It is regularly pointed out that juries have difficulty dealing with the evidence in complex fraud cases. Expert witness evidence is commonly given inappropriate weight by juries, such as in the Sally Clarke case where she was convicted of murdering her baby which had actually died from natural causes. As society, and crime, have become more complicated, trials have got longer and tying up members of the public for weeks and months is not only unsatisfactory for their lives, it means that they are being asked to apply an expertise that they do not have.
The crucial flaw in the jury system is its susceptibility to the public mood. Whenever some atrocity takes place whether it is terrorist mass murder or child rape and murder for example, the pressure to apprehend and convict somebody is intense. This has led to horrible miscarriages of justice. The Birmingham six and the Guildford four are examples in the case of terrorism. Stefan Kiszko's wrongful imprisonment is just one example of the sex murder of a child. (Ref:http://en.wikipedia.org/wiki/Murder_of_Lesley_Molseed ). What happens is that the ferocity of opinion conveyed by tabloid media and court gate crowds causes jurors to feel that they must convict and they do convict even if the evidence is weak or suspect. To get a feeling for this, consider the recent murder of Joanna Yeates. Her landlord was arrested and immediately subjected to character destruction and crowds baying for his conviction. Had he been charged at an early stage, the investigation to find the real killer would have ceased and his chances of aquittal would have been minimal. That is despite the fact that there was no evidence to link him to the crime, there was only the circumstance of him having had the opportunity and the prejudice that he was a likely candidate.
In the USA there are large numbers of cases of executions having taken place of people who have subsequently been proved to be innocent or whose convictions were unsafe. There are good indications of racial, class and lifestyle bias playing a part in the jury decisions that sent these people to their deaths.
In recent decades, justice has improved substantially in developed nations. This owes nothing to justice systems which have remained trapped in very poor historic processes. The improvements have come from the emergence of DNA evidence, progress generally in forensics and most of all, the spread of mobile phone video and photography. Without the video there is not a chance that Ian Tomlinson's death would have been examined and the brutal police behaviour given any credibility at all.

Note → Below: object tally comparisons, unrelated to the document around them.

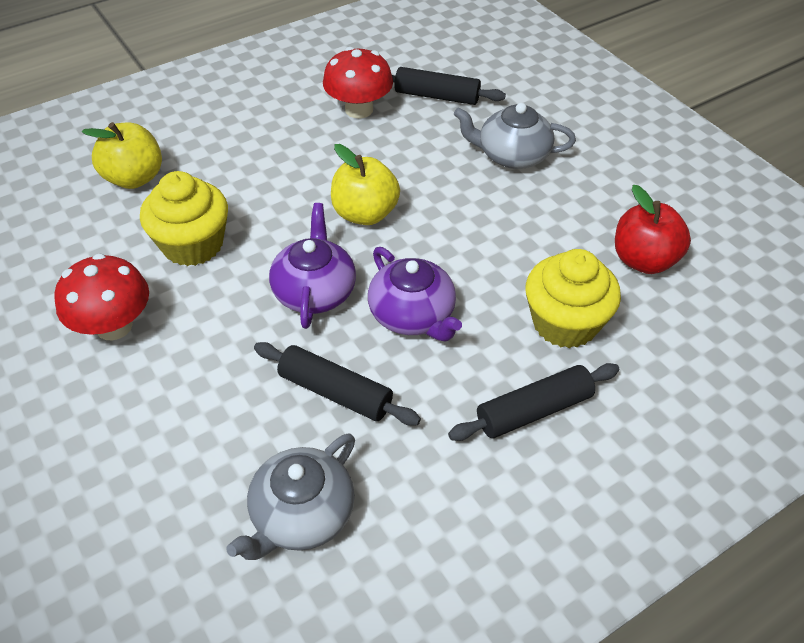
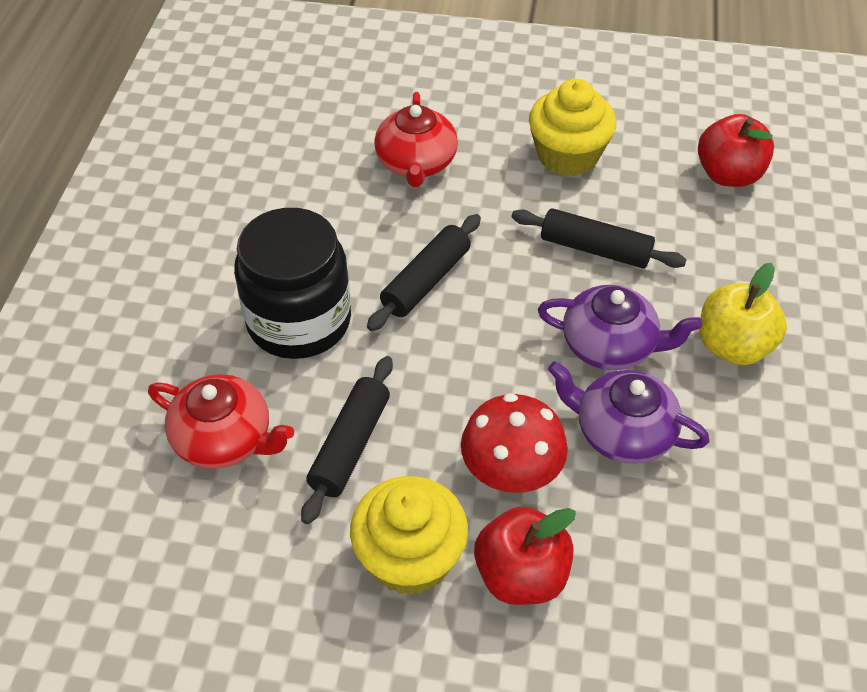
black jar: none = 0 -> [234,208,351,359] = 1
grey teapot: [227,433,355,560] [454,103,576,169] = 2 -> none = 0
red apple: [615,185,691,274] = 1 -> [474,507,576,605] [698,114,774,187] = 2
red mushroom: [54,254,149,340] [323,47,393,118] = 2 -> [461,393,568,493] = 1
red teapot: none = 0 -> [148,374,294,469] [374,92,458,187] = 2
yellow apple: [82,122,162,189] [331,144,400,225] = 2 -> [699,263,787,365] = 1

Again the US gave us an early and shocking example with the severe beating of Rodney King. This kind of racist assault by police had been common practice and gone without redress until video evidence from the public forced some accountability. (Ref: http://en.wikipedia.org/wiki/Rodney_King ).
The origin of juries is when fixed courts and police did not exist. When a crime was committed in a community a jury of responsible people would apprehend a suspect. They put that person in the local lock-up and waited for a circuit judge to come round. The jurors would then tell the judge why their detainee was known to be guilty and the judge passed sentence. This kind of 'trial' would take a few minutes, even when the sentence might be death. It can be seen here that the respectable sounding jury is the equivalent of the posse and lynching where no process exists at all. To that extent it was progress towards justice by due process. It has changed over time, but it can no longer meet the needs of justice.
This has been recognised where very difficult situations exist. For example, from 1973 to 2007 jury trials had to be abandoned in northern Ireland for many cases because the sectarian divide and the influence of paramilitaries meant that it was not safe for jurors and they could not be relied on to overcome sectarian bias. So called Diplock courts were established in which judgement was given by a judge. These courts were phased out as part of the peace process, but trial without jury may still take place in special circumstances. The concern in these cases is of 'perverse acquittals' rather than the wrongful convictions which I have described above.
In grand crimes such as those handled by the Nuremberg hearings of the Nazis or the International Criminal Court and its trials of Charles Taylor and others it is taken for granted that a panel of judges must produce the verdict.
It is time for us to recognise that the evaluation of evidence and the establishment of guilt beyond reasonable doubt requires a degree of skill and objectivity which can only come from professional training and substantial experience. The whole of the lay magistracy needs to be abolished as well for similar reasons.
What is needed is for the summary hearings which are now handled by magistrates to be conducted by a single district judge. Middle range cases carrying potential sentences of between one and ten years custody need to be adjudicated by a panel of three senior judges. Above that level of seriousness the judging panel should be five. The appeal system doesn't need radical reform because juries have no part in it
Moving from a jury and magistracy system to a properly professional system for determining guilt or innocence is only one part of the restructuring the judicial system requires. It is also necessary to move away from the adversarial court system. This is just a continuation of trial by combat and should be discontinued.
Our present theatrical joust of two be-wigged posers competing to see whose eloquence can win the favour of a jury for their client is a pathetically inadequate substitute for a genuine investigation into whether a person may or may not have committed a specific crime. But that is a whole other subject which must wait for now.